With our backend endpoints and user authentication in place, it’s now time to revisit S3. Amazon’s simple storage service provides developers to store whatever they need in the cloud.
Our project utilizes multiple resources with the hope of staying on the free tiers for each. The frontend is hosted on Vercel, while our backend is running on my personal server here at home. Although it’s handy to have our backend hosted locally, I don’t want to see major delays in communication with the frontend.
In my limited experience using S3, I didn’t need to worry about delays since my code was running on the same domain. There are a few options I’ve come across to handle file uploads to S3.
Use Multer to stream file to S3 bucket:
This is the traditional approach that I have used before. It requires reading the file contents, storing the data in a temporary location on the server, and streaming the file to S3. Before handling the file, you can easily check for a valid JWT in the request headers. If all of our code was running on my server, this is probably the solution I would use.

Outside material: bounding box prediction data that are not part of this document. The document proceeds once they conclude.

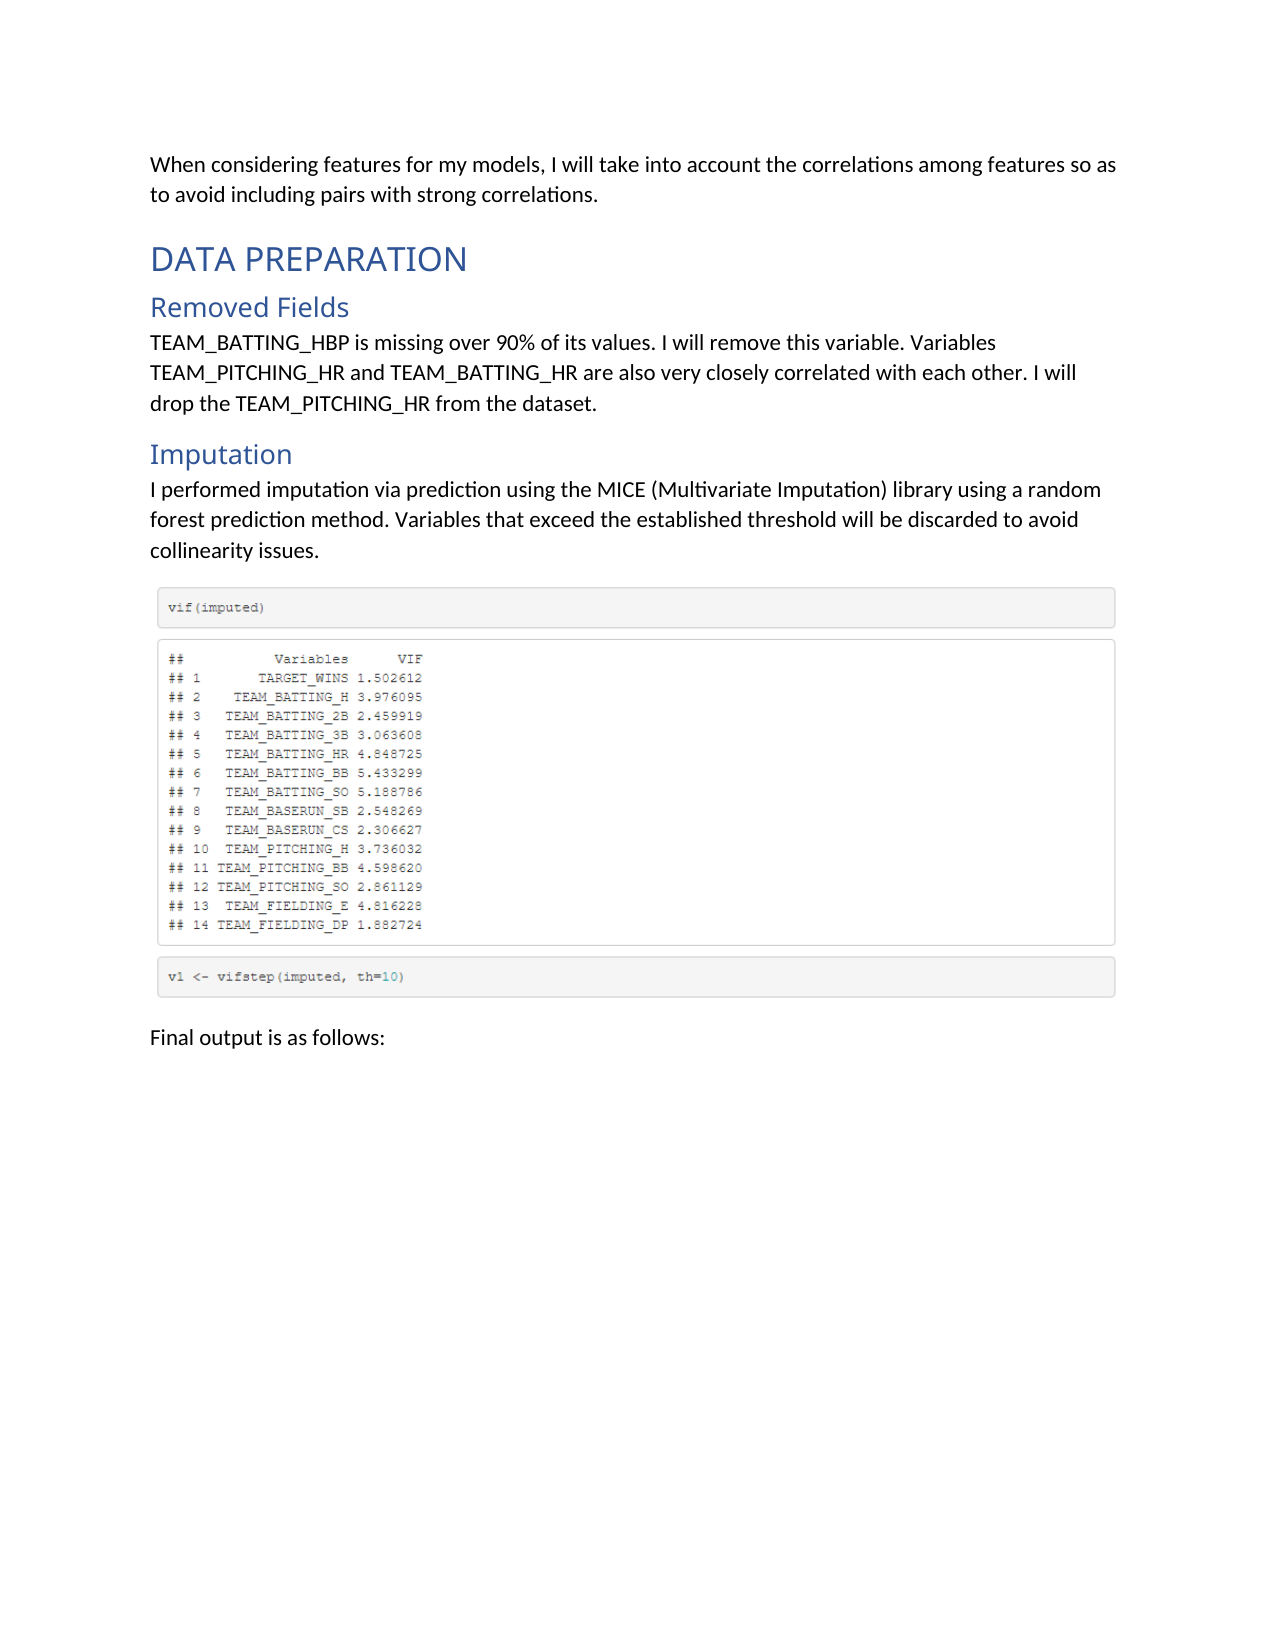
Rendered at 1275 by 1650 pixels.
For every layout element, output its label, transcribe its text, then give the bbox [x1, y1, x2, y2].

text When considering features for my models, I will take into account the correlations among features so as to avoid including pairs with strong correlations. [150, 150, 1125, 208]
subtitle DATA PREPARATION [150, 235, 1125, 281]
subtitle Imputation [150, 436, 1125, 472]
text TEAM_BATTING_HBP is missing over 90% of its values. I will remove this variable. Variables TEAM_PITCHING_HR and TEAM_BATTING_HR are also very closely correlated with each other. I will drop the TEAM_PITCHING_HR from the dataset. [150, 328, 1125, 417]
text Final output is as follows: [150, 1023, 1125, 1051]
picture [150, 582, 1125, 1005]
subtitle Removed Fields [150, 288, 1125, 325]
text I performed imputation via prediction using the MICE (Multivariate Imputation) library using a random forest prediction method. Variables that exceed the established threshold will be discarded to avoid collinearity issues. [150, 475, 1125, 564]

Pre-signed POST to upload directly from client-side:
With this option, the client sends a request for an “upload URL,” which is “pre-signed” with the necessary data (AWS credentials, file field requirements, user authentication, etc.) for the file to be uploaded directly to S3. With this approach, our backend would not be dealing with file streaming. This also allows for finer control of restricting the file size and type.

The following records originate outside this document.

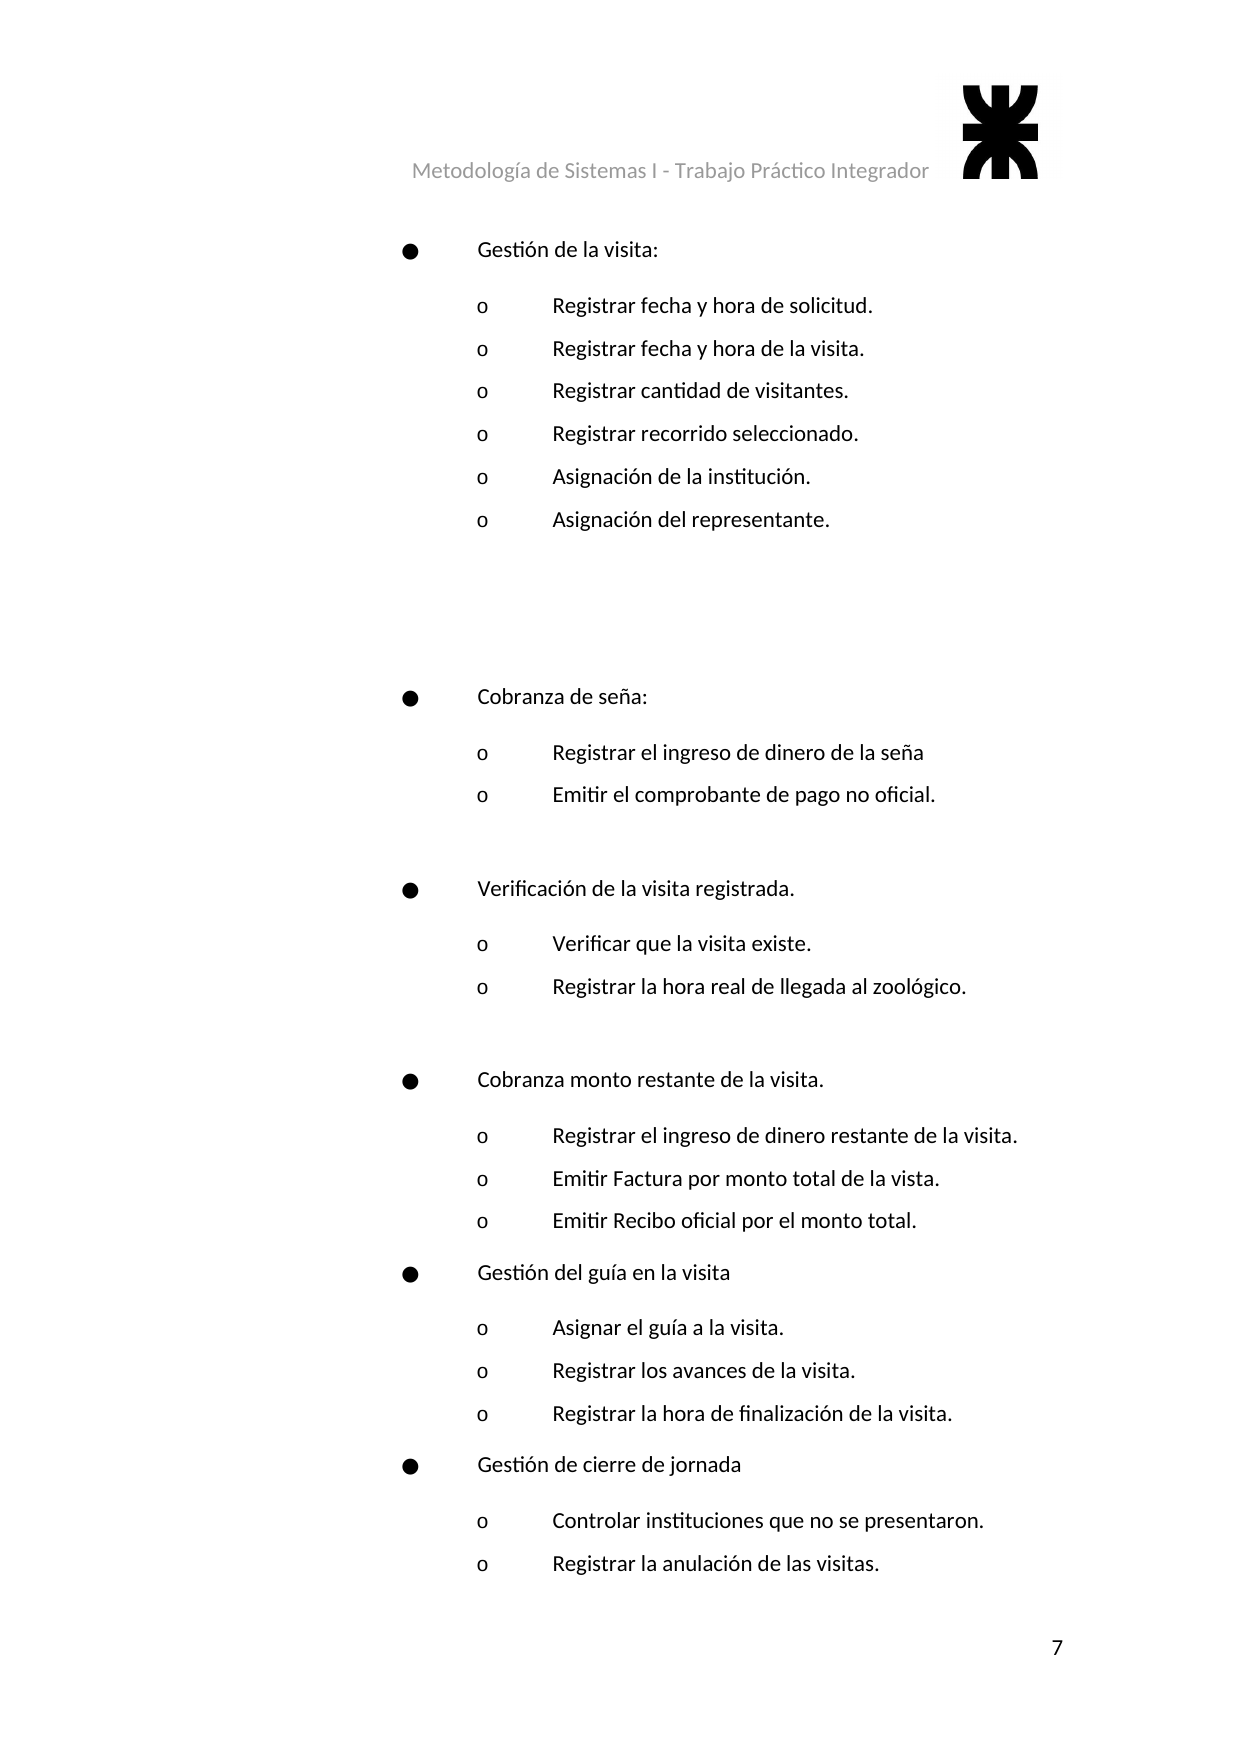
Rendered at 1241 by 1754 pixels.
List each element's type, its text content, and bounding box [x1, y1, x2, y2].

list Asignación del representante. [402, 505, 1063, 533]
list Registrar fecha y hora de solicitud. [402, 291, 1063, 319]
list Gestión del guía en la visita [327, 1249, 1063, 1292]
list Verificar que la visita existe. [402, 929, 1063, 958]
list Gestión de cierre de jornada [327, 1442, 1063, 1485]
list Registrar el ingreso de dinero de la seña [402, 738, 1063, 766]
list Registrar la anulación de las visitas. [402, 1549, 1063, 1577]
list Emitir el comprobante de pago no oficial. [402, 781, 1063, 809]
picture [935, 73, 1064, 179]
list Cobranza monto restante de la visita. [327, 1057, 1063, 1100]
list Registrar fecha y hora de la visita. [402, 334, 1063, 362]
list Registrar los avances de la visita. [402, 1356, 1063, 1385]
list Gestión de la visita: [327, 227, 1063, 269]
list Emitir Recibo oficial por el monto total. [402, 1207, 1063, 1235]
list Asignación de la institución. [402, 462, 1063, 491]
list Controlar instituciones que no se presentaron. [402, 1506, 1063, 1534]
list Verificación de la visita registrada. [327, 865, 1063, 908]
list Registrar el ingreso de dinero restante de la visita. [402, 1121, 1063, 1149]
list Registrar la hora real de llegada al zoológico. [402, 972, 1063, 1001]
list Registrar recorrido seleccionado. [402, 419, 1063, 448]
list Emitir Factura por monto total de la vista. [402, 1164, 1063, 1192]
list Registrar la hora de finalización de la visita. [402, 1399, 1063, 1428]
list Asignar el guía a la visita. [402, 1313, 1063, 1342]
list Cobranza de seña: [327, 674, 1063, 716]
list Registrar cantidad de visitantes. [402, 376, 1063, 405]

The downside to this approach is the higher level of complexity. Amazon Lambda functions and the use of Amazon’s API Gateway are often referenced in tutorials and guides. It may be possible to use our server to pre-sign a post for upload to S3, but with only a few more weeks left in the quarter, this option could become too time-consuming.
This approach is very similar to a pre-signed POST in that the client has to request access to upload a file to S3. Pre-signed URLs use a PUT request to S3 but follow a similar pattern of requesting the URL from your own server or through API Gateway and Lambda functions. With Pre-signed URLs, you lose flexibility and some security. You can’t check the file size, and once the URL is generated, anyone can access it and use it multiple times until the URL expires. Implementing this option appears to be much simpler than the pre-signed POST.
I’ll need more time to research these options before implementing file upload routes. Our front end uses the NextJS framework, which I have not had as much time to work with so far. The built-in server functionality with NextJS could be the best way to handle file uploads to S3!